Mr. Gregory is uneasy with the idea that a private company could eventually have free reign to decide his fate, unsupervised by the NHS. “The nature of this tender is that after a couple of years, whoever is granted this contract is going to go it alone. I don't see that there's anything at that point to stop the management of this company farming out its services to whoever it likes,” he said.

Dr. Jacky Davis, a radiographer and author of a new book, "NHS For Sale, Myths, Lies and Deception," told Occupy.com:

"What is shocking is that [Secretary of State for Health Andrew Lansley] promised more transparency and accountability, not to mention 'No decision about me without me.' What we have instead is secrecy, commercial confidentiality, lack of consultation, blatant disregard for public opinion, profits before patients, and everything tilted towards the private sector and a process that patients certainly don't want – if local campaigns are anything to go by.

"Why should such a contract, spending taxpayers' money on services for the same taxpayers, be secret?
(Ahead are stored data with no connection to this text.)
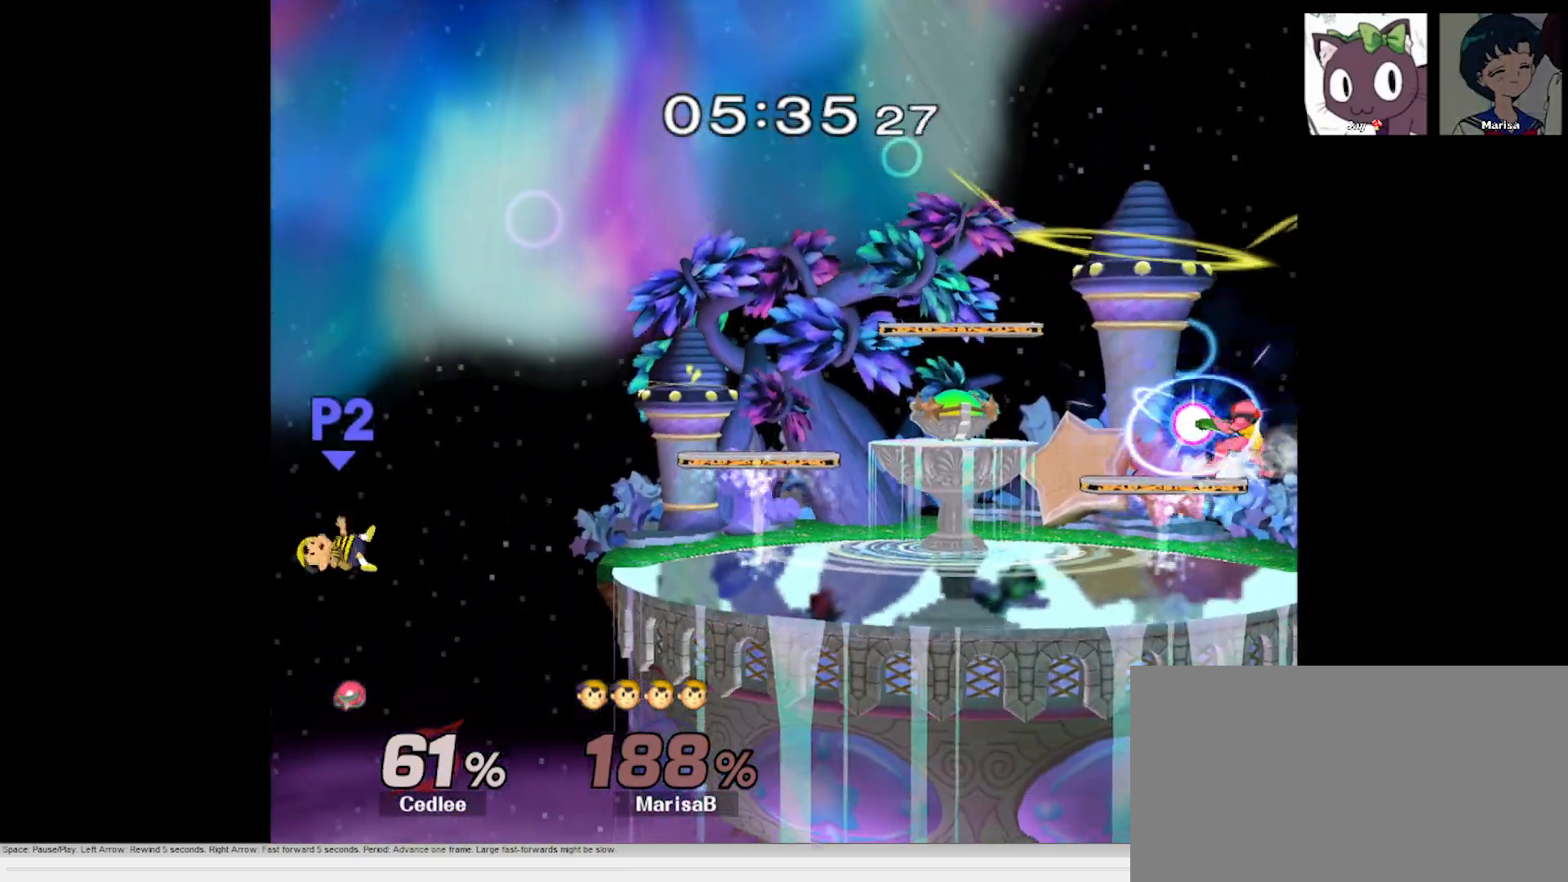
{"dt_ms": 500, "buttons": ["X"], "left_stick": "right", "right_stick": "center", "button_events": [[217, "X", "down"]]}
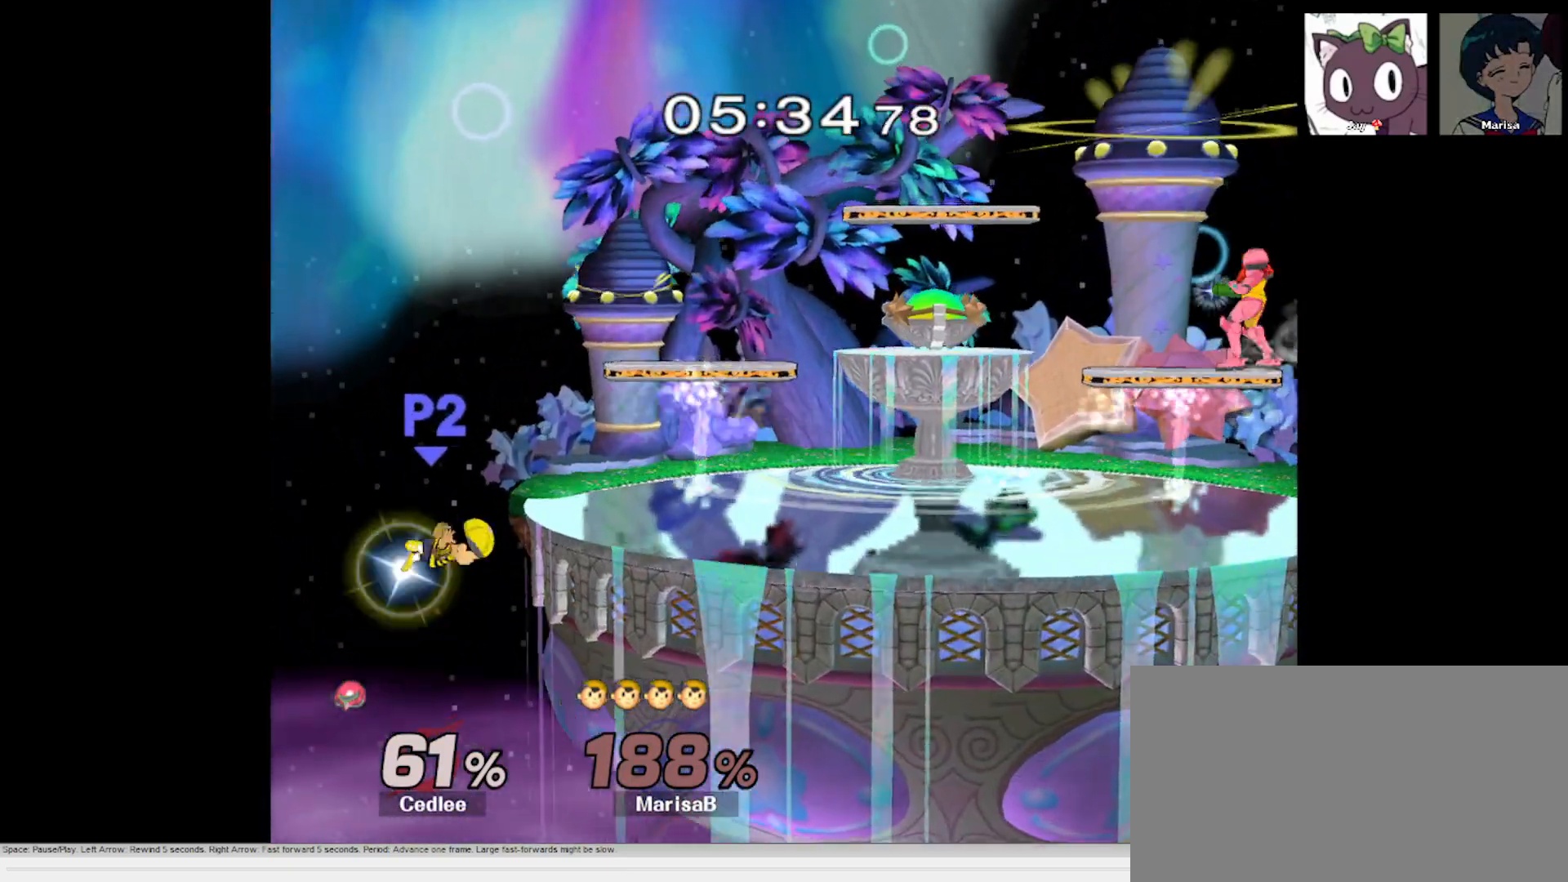
{"dt_ms": 500, "buttons": [], "left_stick": "center", "right_stick": "center", "button_events": [[267, "X", "up"]]}
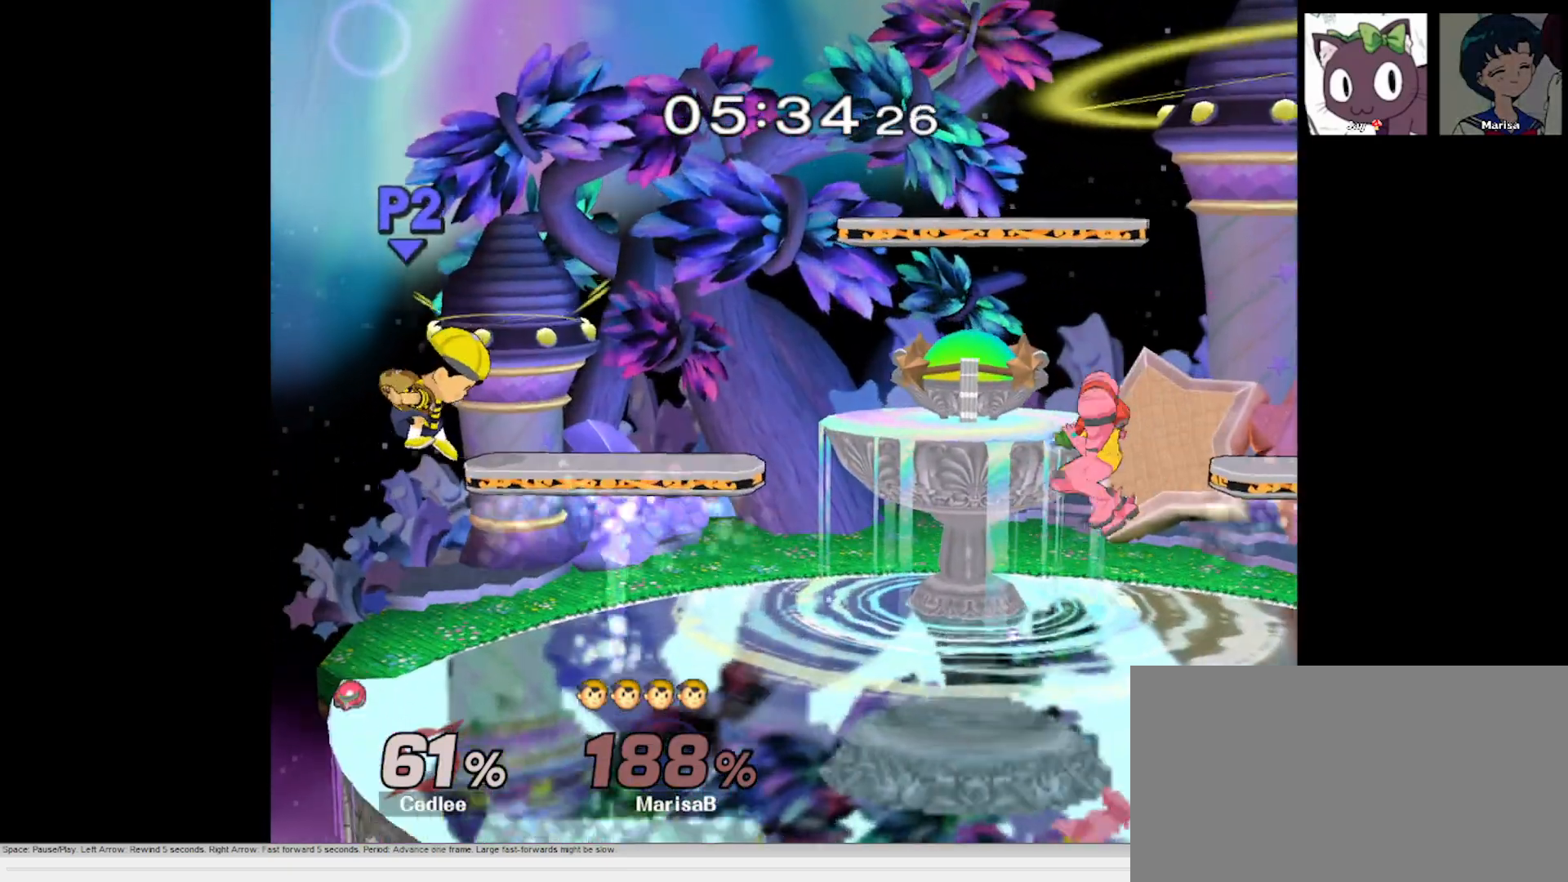
{"dt_ms": 1000, "buttons": [], "left_stick": "right", "right_stick": "center"}
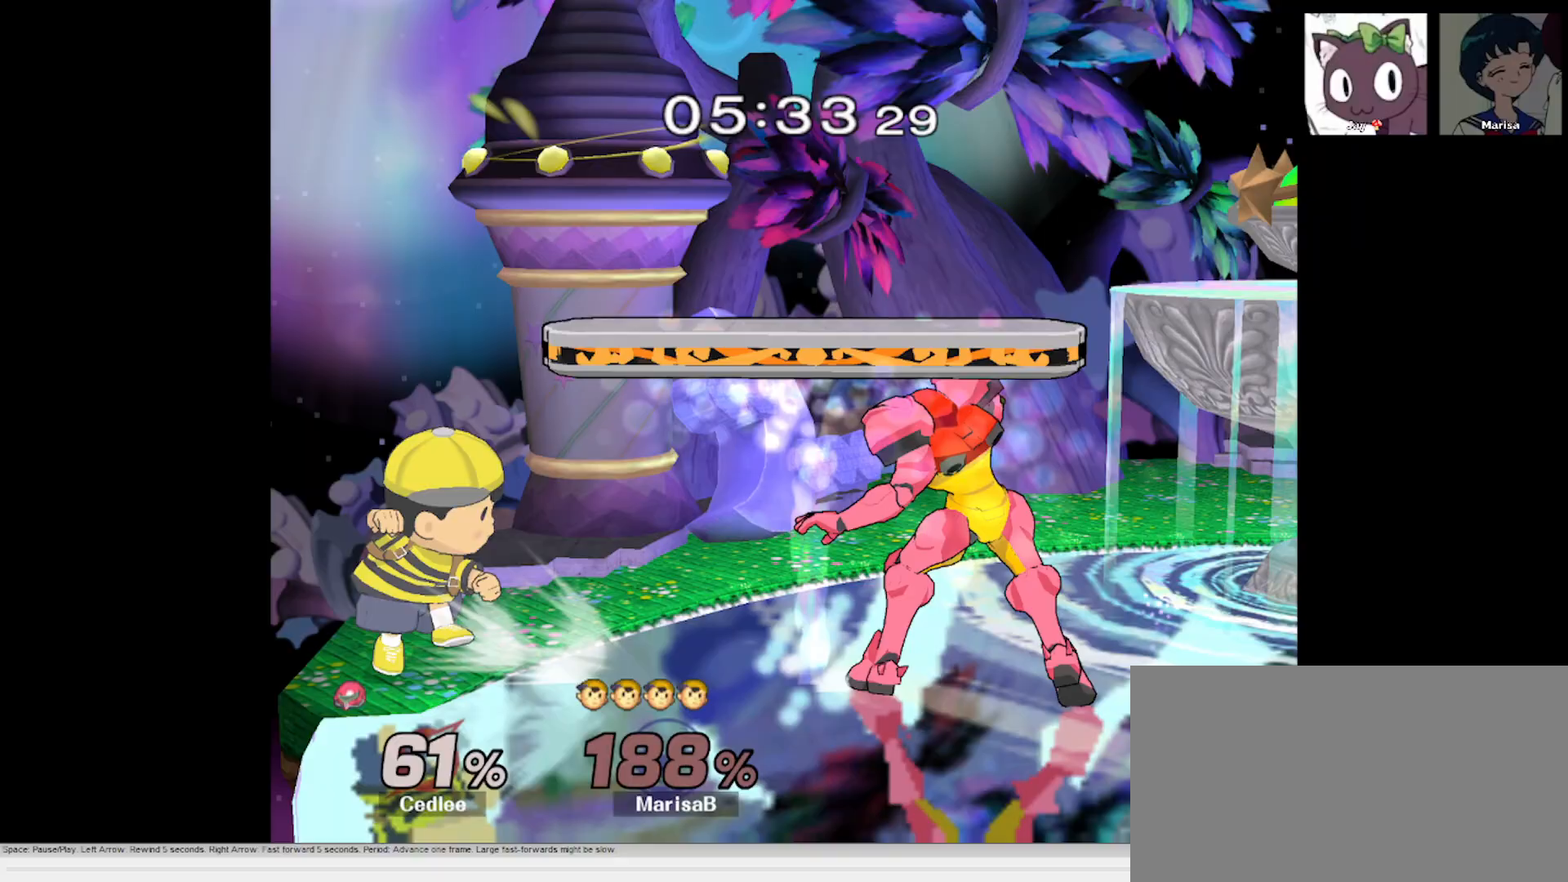
{"dt_ms": 500, "buttons": [], "left_stick": "center", "right_stick": "center", "button_events": []}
Why should it have to be smuggled out and published illicitly?" she said.

The degree of public opposition to the privatization plans is clear; a 38 Degrees petition that went live last Thursday already boasts over 57,000 signatures. However, recent history would suggest that current levels of public protest are having little effect on the Coalition Government's plan to destroy what Gail Gregory described as “the finest thing that was ever built for [the U.K.].”

If something doesn't change drastically, and soon, the U.K. may find its most vulnerable citizens victim to the same unequal, profit-driven health insurance system as people in the United States.